## To do:
In the forum thread about Harrods selling kittens, what price did Harrods ask for the BSH and Bengal kittens?

## Text block:
# Harrods Sells Kittens



## Sypher (Sep 29, 2008)

The misses is out shopping with a friend when she calls me from Harrods (I suddenly feel a sharp pain in the wallet!) and informs me that they are selling BSH and Bengal kittens, for no less than £900 I might add. I'm not normally bothered by how much people want to sell their animals for, as I always think it will be the smallest amount you will pay out for an animal in it's lifetime but my heart sank when I asked if the breeder was there and if the mother could be seen - to both the answer was no. 

Apparently you do have to go to an interview to see if you have a suitable home but this is done by a department store clerk and not the breeder.

I would of expected better from an internationally recognised store (stupid me). Just seems like a glorified kitten farm.


----------



## Guest (Nov 15, 2008)

Harrods have been selling pets for years. Infact they will source any pet for you. So if say you wanted a rare breed of animal they will source it for you.


----------



## Sypher (Sep 29, 2008)

mrsdusty said:


> Harrods have been selling pets for years. Infact they will source any pet for you. So if say you wanted a rare breed of animal they will source it for you.


I knew they sourced animals but didn't realise they sold them in store - but I've only been in there once as it's not my cup of tea. I didn't see any when I was there.


----------



## colliemerles (Nov 2, 2007)

our pet shop has kittens in , moggies not pedigrees, they are £65 i think, i try not to go in there, i would feel sorry for them and end up bringing them all home,


----------



## deedeedee (Apr 2, 2008)

Really!!!  

I havent seen puppies in kittens in pet shops for a long time - I am like you I would want to bring them all home.

D x


----------



## LittleMissSunshine (Aug 31, 2008)

the pet shop is behind the christmas dept, last time I was in there they were doing ragdoll kittens for about £1500!!!


----------



## colliemerles (Nov 2, 2007)

hannahbanana129 said:


> the pet shop is behind the christmas dept, last time I was in there they were doing ragdoll kittens for about £1500!!!


.....:eek6:.....


----------



## testmg80 (Jul 28, 2008)

It's sad that famous stores like that would sell kittens, much less puppies.
Part of my animal rights movement is getting rid of puppy mills, much less trying to get rid of cat farming. One of the other Forums I used to belong to was NoPuppyMills Forums B4 I got banned from there (my right wing extremist views on animal abuse was too much for them, that and some hacking (wait, I didn't say that, who me hack,? nah). The conditions in puppy farms and cat farms are horrific. If the kittens and puppies can't be sold, they prob they wind up in places like HLS.

Steve

Puppy mills breed misery
boycott stores that sell puppies
Hearts United for Animals - national no-kill animal shelter, sanctuary and animal welfare organization.


----------



## Snipez (Nov 10, 2008)

they'll be bringing back the dancing bears next!


----------

## Given information:
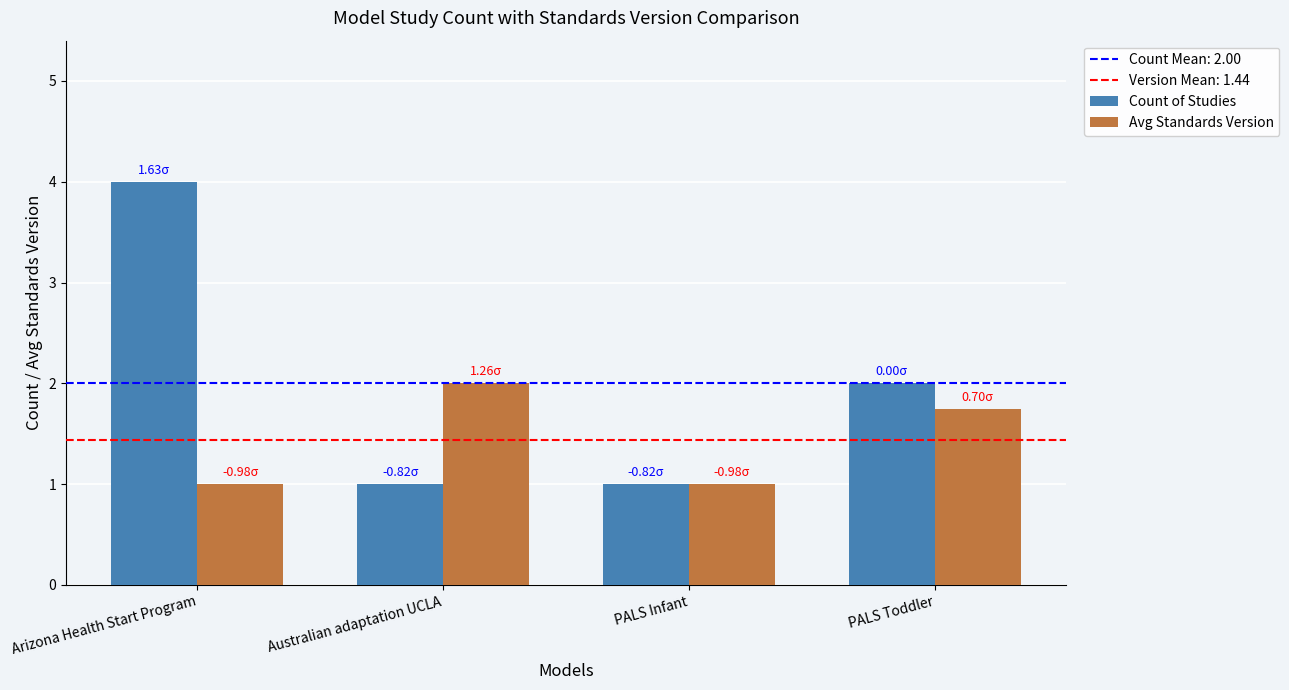

True or false: Avg Standards Version has a value of 1.0 at Arizona Health Start Program.

True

## Exercise output:
£900